Surely there are primary care physicians who enjoy dealing with the Insurance Corporation of British Columbia (ICBC)—I just haven’t met any of them. I am pretty confident that the family physicians in my community don’t look forward to this part of their practice. Listening to patients’ complaints and recording soft tissue tenderness with painful reduced spinal range of motion isn’t that onerous, so why do we all hate it? It has something to do with the looming shadow of secondary gain involved in these visits, as they become more about compensation than health and wellness. Even the best-intentioned patients can get caught up in the whole claim process. Compounding this is involvement by lawyers and other health professionals. Patients painstakingly list all their symptoms and disabilities while relating what their physiotherapist, chiropractor, and massage therapist are telling them. They often relay requests from their lawyer about investigations, treatment, and required frequency of visits. Redirecting them to focusing on health by getting active is an uphill battle.
As of 1 April 2019, new ICBC regulations have come in to effect for treating patients who have been in motor vehicle accidents. This new model aims to reduce ICBC’s litigation costs while increasing patient care. A cap of $5500 has been put on payouts for pain and suffering for minor injuries. More choices in types of treatment will be available, including kinesiology, acupuncture, massage therapy, and counseling. In addition, the overall allowance for medical care and recovery expenses has doubled to $300 000. Doctors of BC was significantly involved as a key stakeholder to help raise issues and inform the new process and I appreciate all of the work that went in to this process.
Previously, when a patient was seen post-accident, a history and physical were recorded and a treatment program was designed.

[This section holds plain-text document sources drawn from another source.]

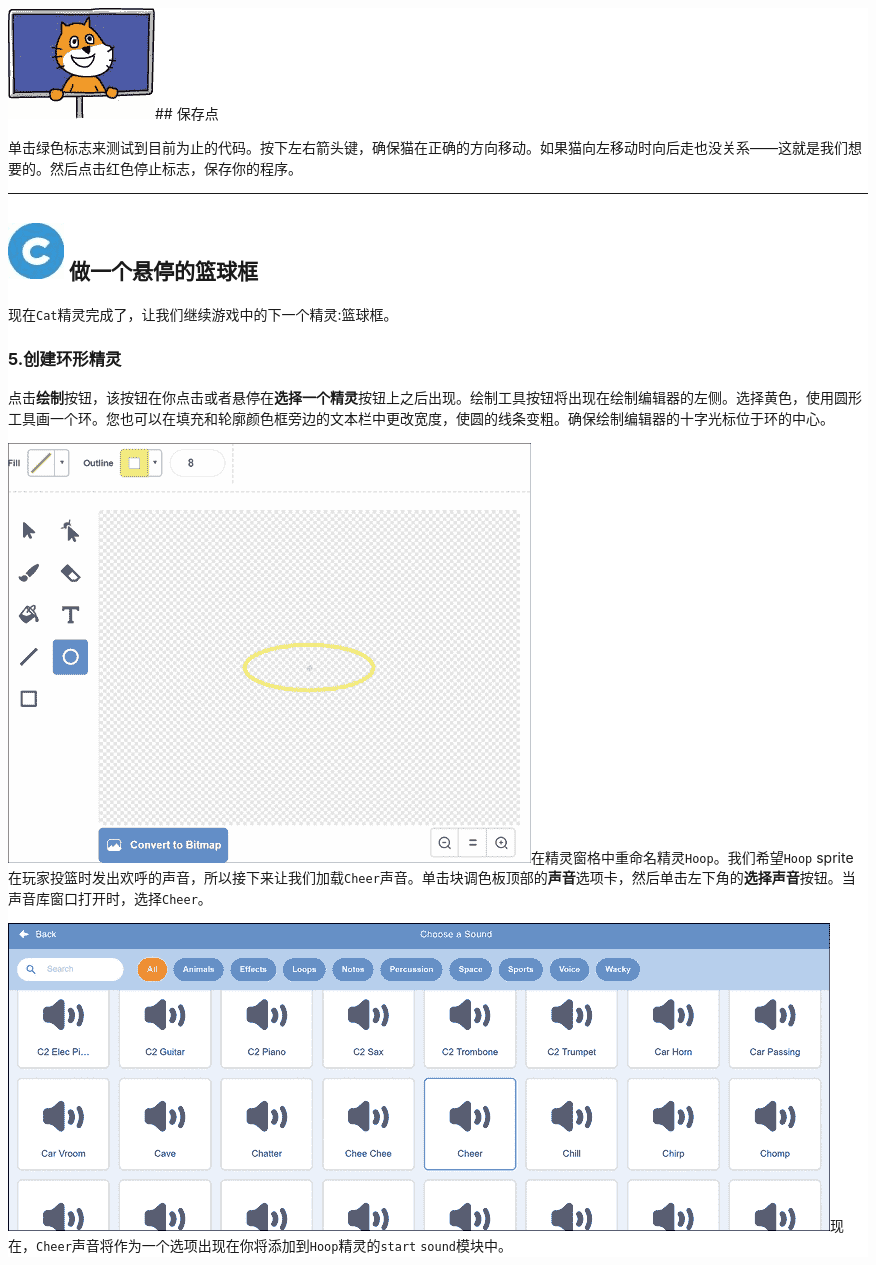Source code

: ![](img/033307e359da091dc2967b0369570eaa.png)## 保存点

单击绿色标志来测试到目前为止的代码。按下左右箭头键，确保猫在正确的方向移动。如果猫向左移动时向后走也没关系——这就是我们想要的。然后点击红色停止标志，保存你的程序。

* * *

## ![Head A](img/f04770d381dd4bd3f3f650b3cc9161bc.png) 做一个悬停的篮球框

现在`Cat`精灵完成了，让我们继续游戏中的下一个精灵:篮球框。

### 5.创建环形精灵

点击**绘制**按钮，该按钮在你点击或者悬停在**选择一个精灵**按钮上之后出现。绘制工具按钮将出现在绘制编辑器的左侧。选择黄色，使用圆形工具画一个环。您也可以在填充和轮廓颜色框旁边的文本栏中更改宽度，使圆的线条变粗。确保绘制编辑器的十字光标位于环的中心。

![f04012](img/7acea5e87c91d6526d375ce2002d54de.png)在精灵窗格中重命名精灵`Hoop`。我们希望`Hoop` sprite 在玩家投篮时发出欢呼的声音，所以接下来让我们加载`Cheer`声音。单击块调色板顶部的**声音**选项卡，然后单击左下角的**选择声音**按钮。当声音库窗口打开时，选择`Cheer`。

![f04013](img/95d6d675543f3e342860973b51175e93.png)现在，`Cheer`声音将作为一个选项出现在你将添加到`Hoop`精灵的`start` `sound`模块中。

The patient was then seen in follow-up as needed. ICBC would send a request for records along with a patient consent at their discretion. If a patient had legal representation, ICBC was only entitled to a CL-19 form summarizing the patient’s history, findings, treatment, and disability.
Under the new care-based model, physicians are asked to collect consent from patients to proactively send either a standard medical report if there is no work loss or an extended medical report if the patient is unable to work, study, or train. Based on this report, ICBC will decide whether the patient has suffered a minor or major injury. An independent dispute resolution process will take place through the Civil Resolution Tribunal if patients are unhappy with their injury designation. If a patient refuses to give consent, physicians are expected to collect their information but not send in the initial medical report. However, ICBC believes they are entitled to the patient’s information and expect to receive it once requested; in their opinion, the Insurance Vehicle Act overrides the Personal Information Protection Act. If a minor injury lasts more than 12 months or if concussion symptoms and accident-related mental health issues are present after 4 months, it becomes a major injury, no longer subject to a financial cap.
Through my experience in dealing with ICBC patients for over 20 years, I would agree that ICBC costs are excessive, mostly due to the litigation process. Retaining legal counsel leads to more investigations, treatments, and consultations—all of which cost money. In addition, one-third of settlements go directly to the lawyers. I hope that the new regulations will lead to a reduction in costs and improved patient outcomes, but I remain a little skeptical. I am suspicious that after seeking legal counsel a significant number of patients will surprisingly have concussion symptoms and mental health issues after 4 months or remain symptomatic from their soft tissue injury a year later.
I’m interested to see how all of this plays out, but in the meantime I will continue to do my best to shift patients’ focus away from financial compensation and toward health, where it belongs.